▶ [To-do list]:
a) Return the passage of the Portuguese dishes text from "In São Miguel" up to and including "smoked when fresh.", word for word.
b) Translate this sentence from the Portuguese dishes text into Spanish: "Sardinhas Assadas, or grilled sardines, is a must-try when visiting Portugal."

▶ [Source document]:
===============

In São Miguel Island, Azores, a local version of the Cozido à Portuguesa is cooked underground with heat and steam coming from the volcanic phenomena in the area.
Sardinhas Assadas, or grilled sardines, is a must-try when visiting Portugal. This dish is simple but delicious, with the fresh flavours of the sardines enhanced by the smoky char from the grill. Sardinhas Assadas are often served with a side of roasted peppers and potatoes, and sometimes salad.
Bear in mind that sardines are nutrient-rich (source of omega-3 fatty acids), small, oily fish widely consumed by humans and as forage fish by larger fish species, seabirds, and marine mammals. Sardines are often served in cans, but can also be eaten grilled, pickled, or smoked when fresh.
Grilled sardines are the snack of choice on Saint Anthony‘s Day, June 13, when Portugal’s biggest popular festival takes place in Lisbon.
Arroz de Marisco
Arroz de Marisco, or seafood rice, is an exquisite dish that combines the freshest catch from the sea with fragrant rice and juicy sauce, resulting in a flavorful experience that captures the essence of coastal living.

===============

▶ [Extracted entries]:

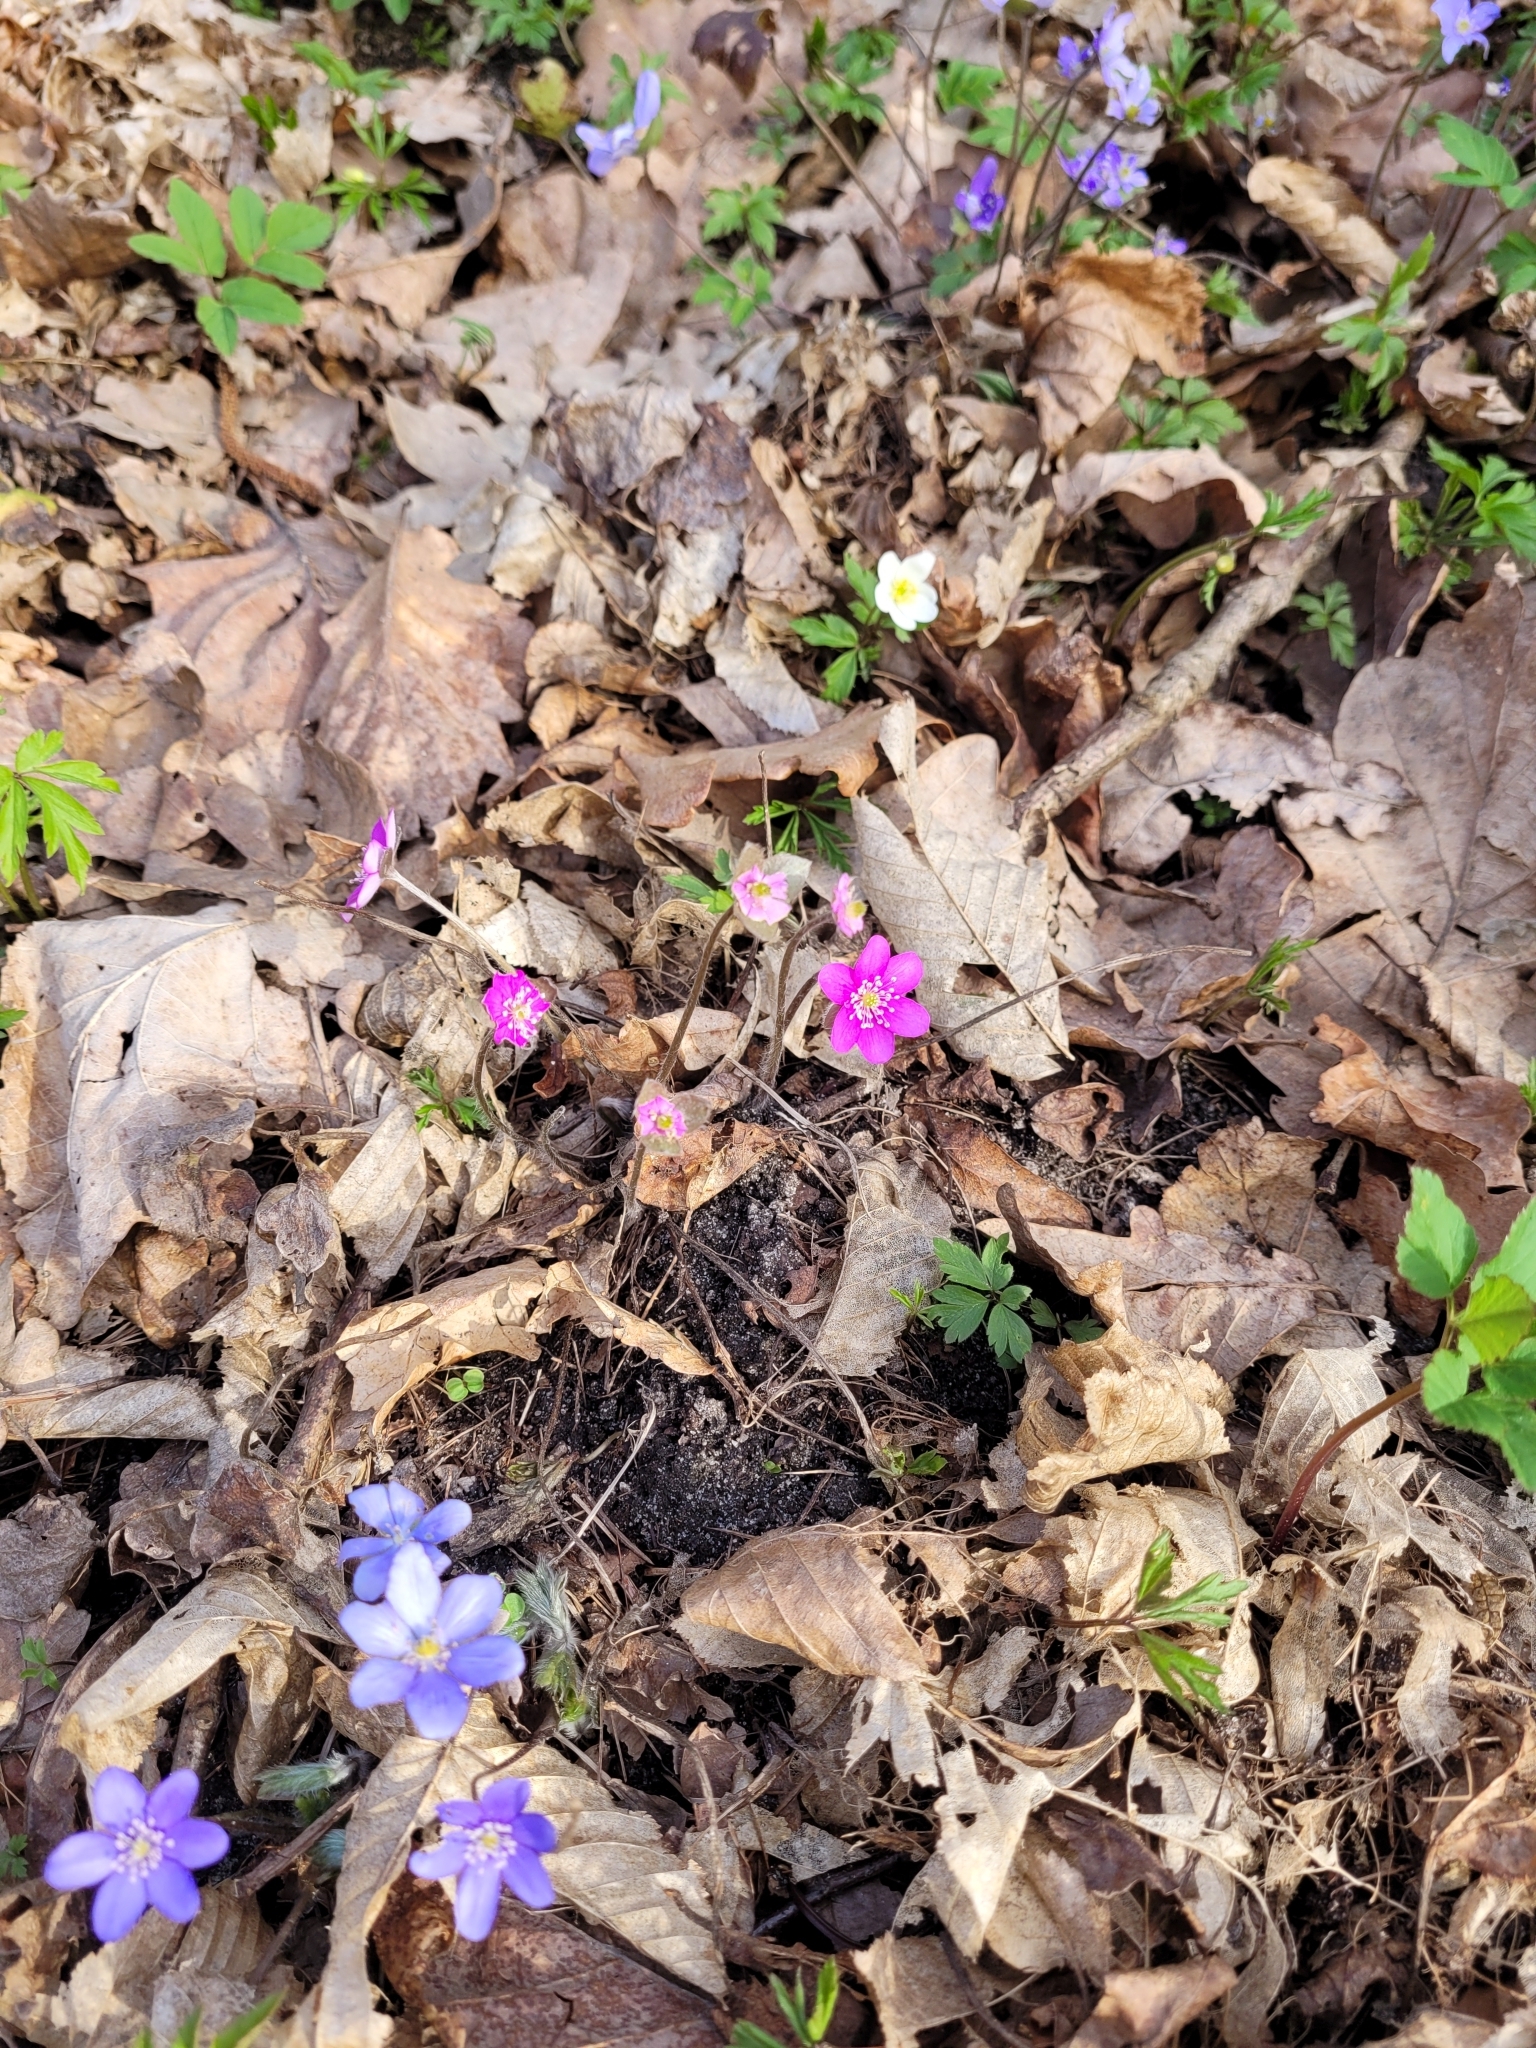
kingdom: Plantae
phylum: Tracheophyta
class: Magnoliopsida
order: Ranunculales
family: Ranunculaceae
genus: Hepatica
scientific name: Hepatica nobilis
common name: Liverleaf
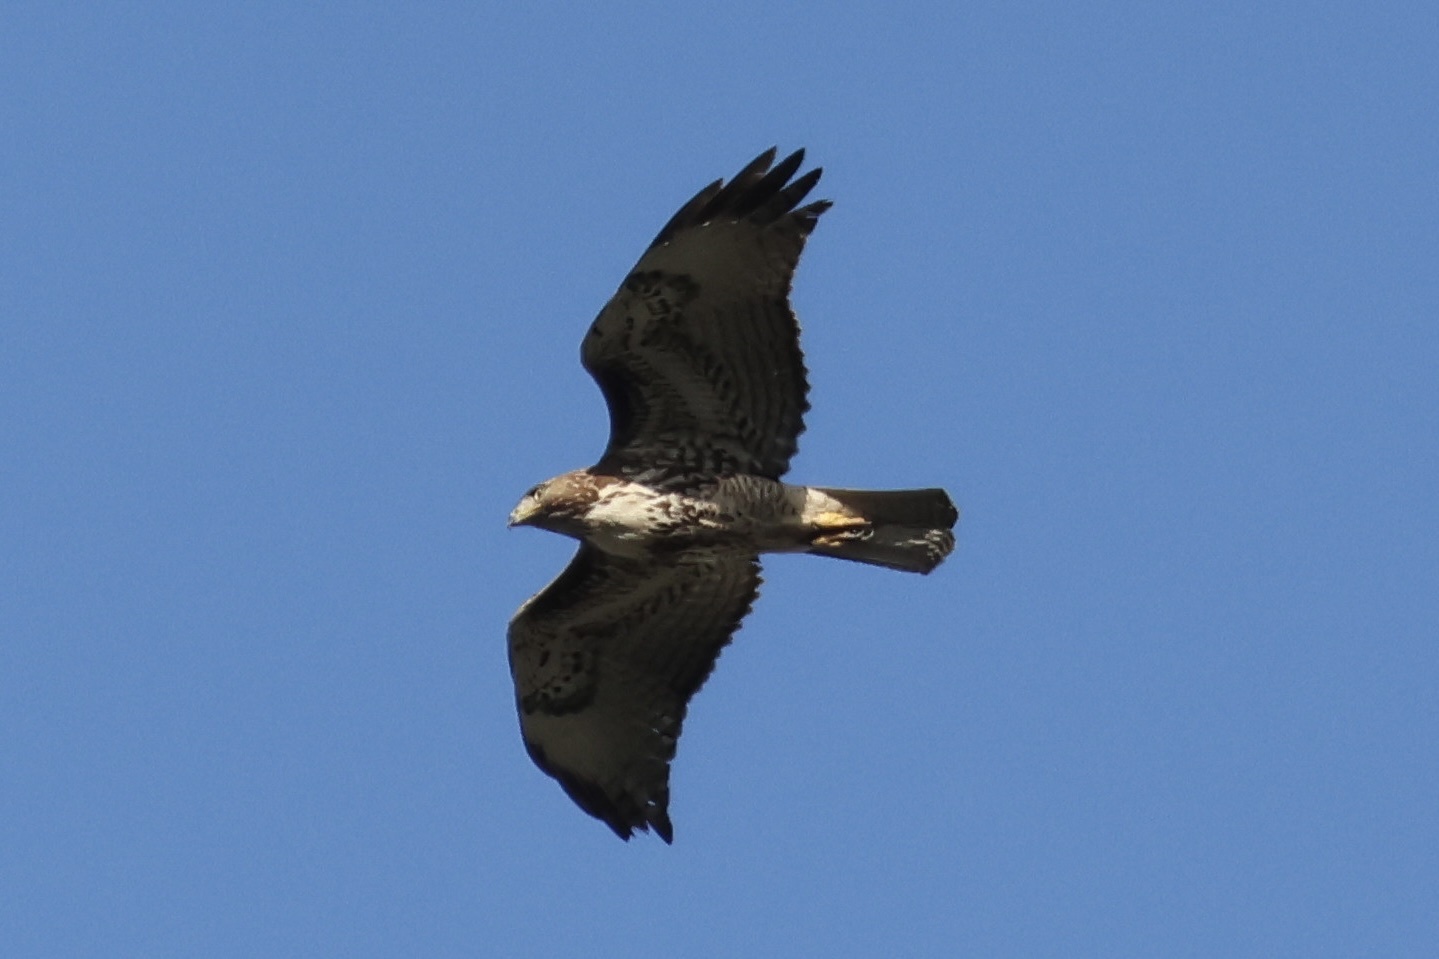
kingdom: Animalia
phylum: Chordata
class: Aves
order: Accipitriformes
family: Accipitridae
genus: Buteo
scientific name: Buteo jamaicensis
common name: Red-tailed hawk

===============

▶ [Correct answers]:
a)
In São Miguel Island, Azores, a local version of the Cozido à Portuguesa is cooked underground with heat and steam coming from the volcanic phenomena in the area.
Sardinhas Assadas, or grilled sardines, is a must-try when visiting Portugal. This dish is simple but delicious, with the fresh flavours of the sardines enhanced by the smoky char from the grill. Sardinhas Assadas are often served with a side of roasted peppers and potatoes, and sometimes salad.
Bear in mind that sardines are nutrient-rich (source of omega-3 fatty acids), small, oily fish widely consumed by humans and as forage fish by larger fish species, seabirds, and marine mammals. Sardines are often served in cans, but can also be eaten grilled, pickled, or smoked when fresh.

b) Las Sardinhas Assadas, o sardinas a la parrilla, son imprescindibles cuando se visita Portugal.